- Theatrical release poster
- Directed by: Don Medford
- Written by: James R. Webb
- Based on: Characters by John Ball
- Produced by: Walter Mirisch
- Starring: Sidney Poitier Barbara McNair Gerald S. O'Loughlin
- Cinematography: Joseph Biroc
- Edited by: Ferris Webster
- Music by: Gil Melle
- Production company: The Mirisch Corporation
- Distributed by: United Artists
- Release date: October 20, 1971;
- Running time: 106 minutes
- Country: United States
- Language: English

= The Organization (film) =

1971 film by Don Medford

The Organization is a 1971 American crime thriller film starring Sidney Poitier and directed by Don Medford. It was the last of the trilogy featuring the police detective Virgil Tibbs that had begun with In the Heat of the Night (1967), followed by They Call Me Mister Tibbs! (1970). In The Organization, Tibbs is called in to hunt down a gang of urban revolutionaries, suspected of a series of crimes. The screenplay was penned by James R. Webb, and the film co-stars Barbara McNair, Gerald S. O'Laughlin, Sheree North and Raul Julia.

==Plot==
After a break-in at the San Francisco headquarters of a company, the police are called in. One of the executives has been murdered, and the security guard has been bludgeoned. It is not a simple robbery, as the executive was killed by shots from two different guns, nothing was stolen, and there are several other unexplained facts.
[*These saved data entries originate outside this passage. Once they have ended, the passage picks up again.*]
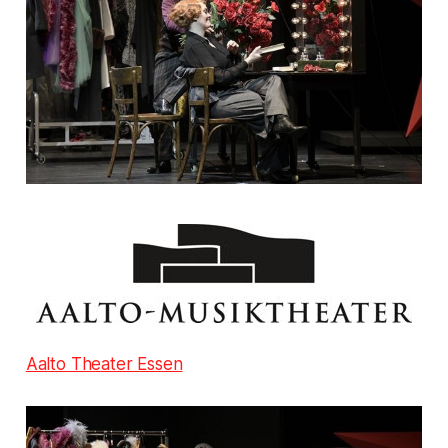
Aalto Theater Essen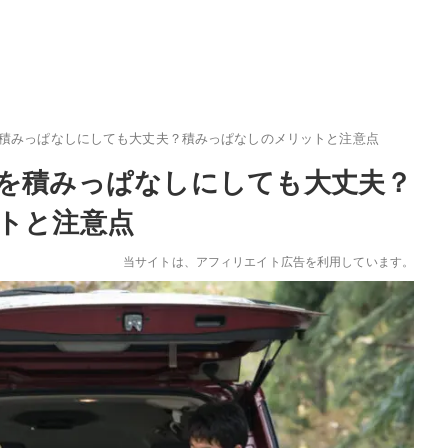
積みっぱなしにしても大丈夫？積みっぱなしのメリットと注意点
を積みっぱなしにしても大丈夫？
トと注意点
当サイトは、アフィリエイト広告を利用しています。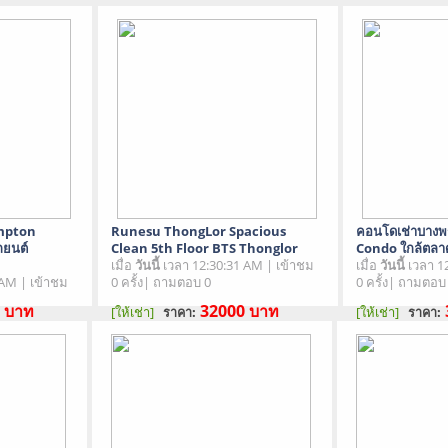
ampton
Runesu ThongLor Spacious
คอนโดเช่าบาง
ถยนต์
Clean 5th Floor BTS Thonglor
Condo ใกล้ตลา
เมื่อ
วันนี้
เวลา 12:30:31 AM | เข้าชม
เมื่อ
วันนี้
เวลา 1
 AM | เข้าชม
0 ครั้ง| ถามตอบ 0
0 ครั้ง| ถามตอบ
0
บาท
32000
บาท
[ให้เช่า]
[ให้เช่า]
ราคา:
ราคา:
สภาพสินค้า : มือสอง
สภาพสินค้า : มื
Virgil Tibbs (Poitier) is contacted by the group which committed the break-in and stole four million dollars' worth of heroin. They are urban revolutionaries who explain that the company is a front for drug-dealing. They had hoped the break-in would lead the police to investigate the company itself and want to use the heroin to get to the leaders of the organization. Tibbs arrests the security guard to question him, but the guard is murdered while sitting in the police car.
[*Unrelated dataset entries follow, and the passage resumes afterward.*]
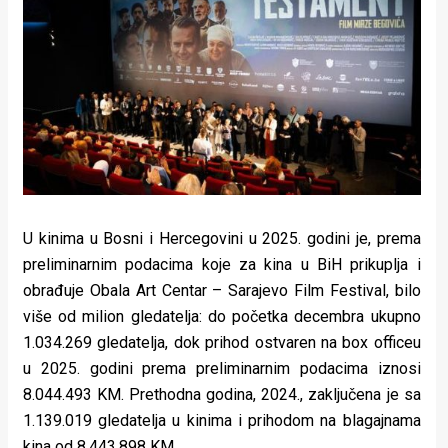
Lifestyle
Beauty
Fashion
Zdravlje
Za
stolom
U kinima u Bosni i Hercegovini u 2025. godini je, prema
Život
preliminarnim podacima koje za kina u BiH prikuplja i
obrađuje Obala Art Centar – Sarajevo Film Festival, bilo
u
više od milion gledatelja: do početka decembra ukupno
pokretu
1.034.269 gledatelja, dok prihod ostvaren na box officeu
u 2025. godini prema preliminarnim podacima iznosi
Ideje
8.044.493 KM. Prethodna godina, 2024., zaključena je sa
1.139.019 gledatelja u kinima i prihodom na blagajnama
koje
kina od 8.443.898 KM.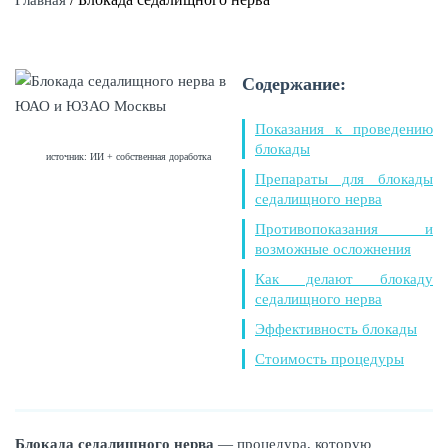
Главная
Содержание:
Показания к проведению
блокады
источник: ИИ + собственная доработка
Препараты для блокады
седалищного нерва
Противопоказания и
возможные осложнения
Как делают блокаду
седалищного нерва
Эффективность блокады
Стоимость процедуры
Блокада седалищного нерва
— процедура, которую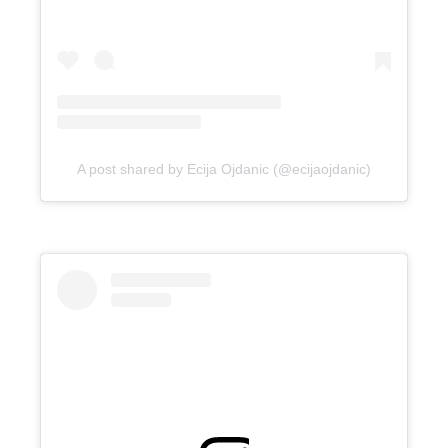
A post shared by Ecija Ojdanic (@ecijaojdanic)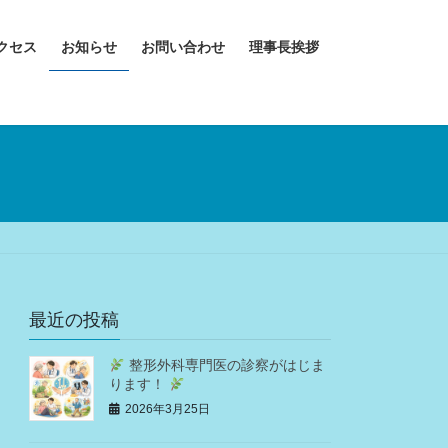
クセス
お知らせ
お問い合わせ
理事長挨拶
最近の投稿
整形外科専門医の診察がはじま
ります！
2026年3月25日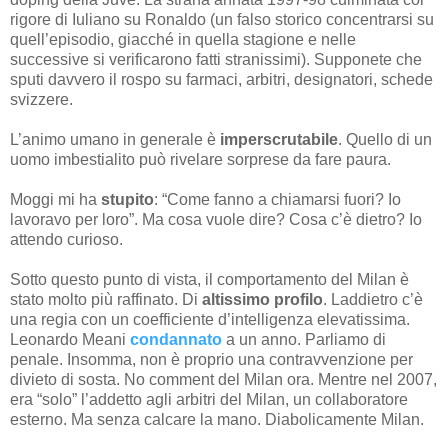
rigore di Iuliano su Ronaldo (un falso storico concentrarsi su
quell’episodio, giacché in quella stagione e nelle
successive si verificarono fatti stranissimi). Supponete che
sputi davvero il rospo su farmaci, arbitri, designatori, schede
svizzere.
L’animo umano in generale è
imperscrutabile
. Quello di un
uomo imbestialito può rivelare sorprese da fare paura.
Moggi mi ha
stupito
: “Come fanno a chiamarsi fuori? Io
lavoravo per loro”. Ma cosa vuole dire? Cosa c’è dietro? Io
attendo curioso.
Sotto questo punto di vista, il comportamento del Milan è
stato molto più raffinato. Di
altissimo profilo
. Laddietro c’è
una regia con un coefficiente d’intelligenza elevatissima.
Leonardo Meani
condannato
a un anno. Parliamo di
penale. Insomma, non è proprio una contravvenzione per
divieto di sosta. No comment del Milan ora. Mentre nel 2007,
era “solo” l’addetto agli arbitri del Milan, un collaboratore
esterno. Ma senza calcare la mano. Diabolicamente Milan.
Tibbs agrees to help the group if they co-operate with him. One member of the group is hunted down and beaten by the drug pushers and another is murdered. Tibbs himself comes under suspicion from his superiors when the narcotics division tie him to the stolen drugs, whereupon he is removed from the case and suspended.

He persuades one of his colleagues to help him with information on the bogus company behind the drug traffic. One of the revolutionaries, Juan, contacts the drug dealers and offers them the drugs back for $500,000. He sets it up smartly, proposing to exchange the first half of the drugs for half the money, using identical suitcases in a very busy square.
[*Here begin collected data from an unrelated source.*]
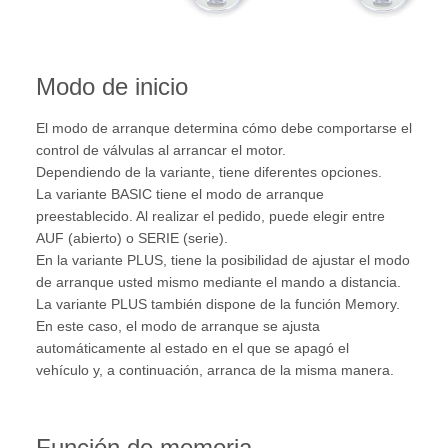
Modo de inicio
El modo de arranque determina cómo debe comportarse el
control de válvulas al arrancar el motor.
Dependiendo de la variante, tiene diferentes opciones.
La variante BASIC tiene el modo de arranque
preestablecido. Al realizar el pedido, puede elegir entre
AUF (abierto) o SERIE (serie).
En la variante PLUS, tiene la posibilidad de ajustar el modo
de arranque usted mismo mediante el mando a distancia.
La variante PLUS también dispone de la función Memory.
En este caso, el modo de arranque se ajusta
automáticamente al estado en el que se apagó el
vehículo y, a continuación, arranca de la misma manera.
Función de memoria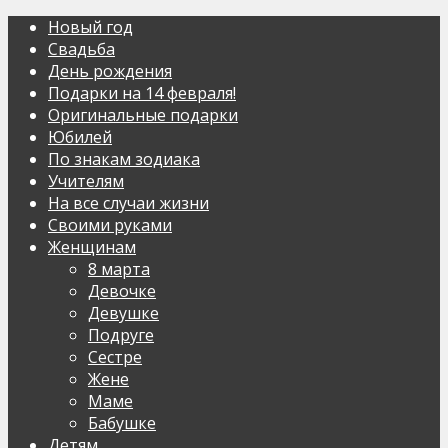
Новый год
Свадьба
День рождения
Подарки на 14 февраля!
Оригинальные подарки
Юбилей
По знакам зодиака
Учителям
На все случаи жизни
Своими руками
Женщинам
8 марта
Девочке
Девушке
Подруге
Сестре
Жене
Маме
Бабушке
Детям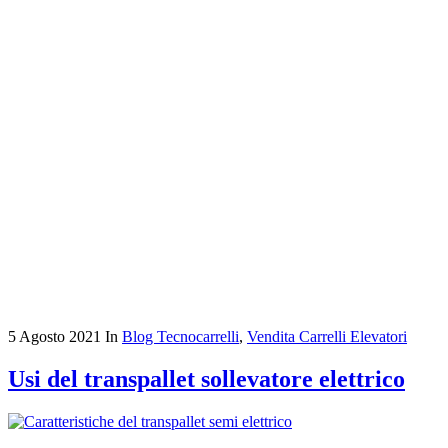
5 Agosto 2021
In
Blog Tecnocarrelli
,
Vendita Carrelli Elevatori
Usi del transpallet sollevatore elettrico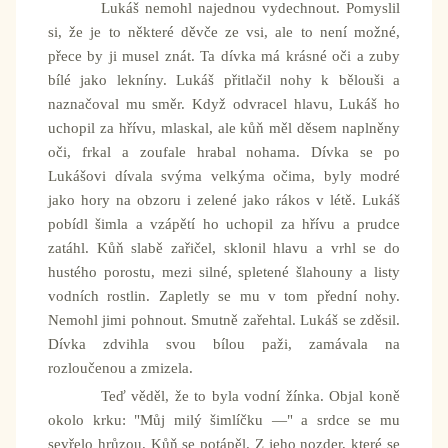
Lukáš nemohl najednou vydechnout. Pomyslil
si, že je to některé děvče ze vsi, ale to není možné,
přece by ji musel znát. Ta dívka má krásné oči a zuby
bílé jako lekníny. Lukáš přitlačil nohy k bělouši a
naznačoval mu směr. Když odvracel hlavu, Lukáš ho
uchopil za hřívu, mlaskal, ale kůň měl děsem naplněny
oči, frkal a zoufale hrabal nohama. Dívka se po
Lukášovi dívala svýma velkýma očima, byly modré
jako hory na obzoru i zelené jako rákos v létě. Lukáš
pobídl šimla a vzápětí ho uchopil za hřívu a prudce
zatáhl. Kůň slabě zařičel, sklonil hlavu a vrhl se do
hustého porostu, mezi silné, spletené šlahouny a listy
vodních rostlin. Zapletly se mu v tom přední nohy.
Nemohl jimi pohnout. Smutně zařehtal. Lukáš se zděsil.
Dívka zdvihla svou bílou paži, zamávala na
rozloučenou a zmizela.
Teď věděl, že to byla vodní žínka. Objal koně
okolo krku: "Můj milý šimlíčku —" a srdce se mu
sevřelo hrůzou. Kůň se potápěl. Z jeho nozder, které se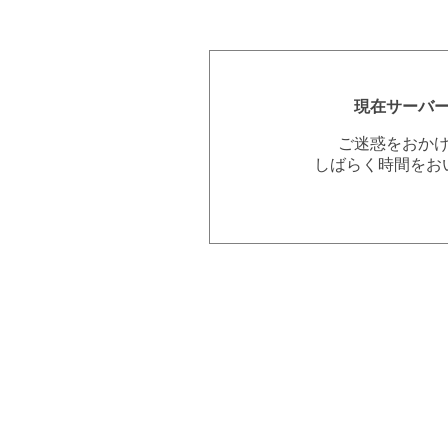
現在サーバ
ご迷惑をおか
しばらく時間をお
Once the exchange takes place one of the other revolutionaries 'robs' the suitcase containing the money. The drug dealer shoots a policeman and tries to get away but is tackled by Juan and arrested. Juan notes the license plate on the car of the criminal executive who had come to supervise the deal. The revolutionary escapes with money, pursued by some of the gang through the construction site for the unfinished Montgomery Street Station.

Tibbs goes to the house of the wife of the security guard. When Tibbs' colleague arrives, Tibbs confronts the wife, accuses her of being a runner for the gang, shows heroin in a package she has just brought home, and tells her she can choose between prison or being killed by the mob like her husband. She gives in and identifies the two chiefs of the organization.

The chiefs are arrested by a large group of police officers, including Tibbs. When they are taken to the police car, a mob hit-man takes them out before they can talk. Tibbs now sees that he won a battle but is losing a war.

==Release on DVD and HD==
The Organization was released on Region One DVD in 2001 and in Region Two in 2003. In 2010 it was digitized in High Definition (1080i) and broadcast on MGM HD.

Kino Lorber released the film alongside They Call Me Mr. Tibbs on May 12, 2015, on Blu-ray. The two-disc Ultra HD release of In the Heat of the Night, also from Kino, included both sequels as one of the extras in the Blu-ray disc unlike the previous Blu-ray releases where they were sold separately.

==Reception==
===Critical response===
The film received largely poor reviews from critics. Roger Ebert gave it two stars, stating that "the plot is not exactly believable", while A.H. Weiler in The New York Times wrote "The Organization can be rough on super-city sleuths as well as movie-goers who've been through much the same melodramatics before".

===Box office===
The film opened in 18 cities in the United States and Canada and was number one at the US box office for the week. It grossed $1,260,233 in its first 12 days.